All property is theft, it has been observed, and some of the most expensive property in London, especially, appears to have been purchased with the proceeds of crime of one sort or another. Of course, not every home registered to an offshore trust belongs to a drug dealer or money launderer – many are merely legally avoiding their tax obligations, as they would see it – but enough are so financed for the Prime Minister to make a point about proposing to clean things up during a speech in faraway Singapore.

So what will be the consequence of David Cameron’s laudable campaign? The London property scene, or at least its top end, is already under threat from  a number of global phenomena. Sanctions on Russia have already had an effect, while the fallout from the stock market crash in China is yet to be felt.

Speculators, some honest, of every nationality have been piling into the capital, in any case, and flats in new “prestige” developments are being bought off-plan once again, one of the sure signs of trouble brewing.

Interest rates are due to rise early next year, which won’t exactly help either. Nor will the criminals quietly selling their mansions and penthouse apartments. And what knocks property values in Mayfair, Kensington and Canary Wharf eventually feeds through to Wimbledon, Northolt and Croydon.

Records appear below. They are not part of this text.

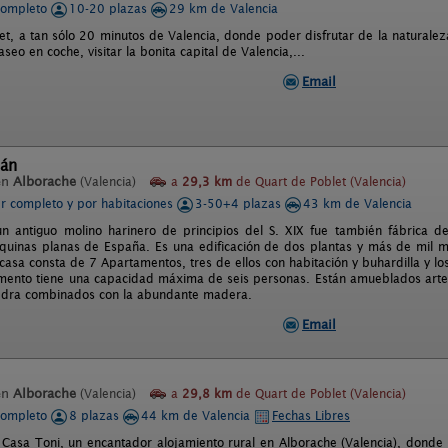
completo
10-20 plazas
29 km de Valencia
let, a tan sólo 20 minutos de Valencia, donde poder disfrutar de la naturale
seo en coche, visitar la bonita capital de Valencia,...
Email
lán
en
Alborache
(Valencia)
a
29,3 km
de Quart de Poblet (Valencia)
er completo y por habitaciones
3-50+4 plazas
43 km de Valencia
un antiguo molino harinero de principios del S. XIX fue también fábrica de
uinas planas de España. Es una edificación de dos plantas y más de mil me
 casa consta de 7 Apartamentos, tres de ellos con habitación y buhardilla y l
ento tiene una capacidad máxima de seis personas. Están amueblados artesa
edra combinados con la abundante madera.
Email
en
Alborache
(Valencia)
a
29,8 km
de Quart de Poblet (Valencia)
completo
8 plazas
44 km de Valencia
Fechas Libres
 Casa Toni, un encantador alojamiento rural en Alborache (Valencia), donde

Thus it may be that some small measure of social justice will eventually be delivered by a housing crash. It may rob those who have chosen to stash their ill-gotten gains of an easy profit, while making life easier for first-time buyers. The surest sign of an approaching property crash is when everyone – rich and poor, foreign and local, straight and crooked – agrees that it couldn’t possibly happen, or that any “correction” will be modest. Mr Cameron is right to target the criminals.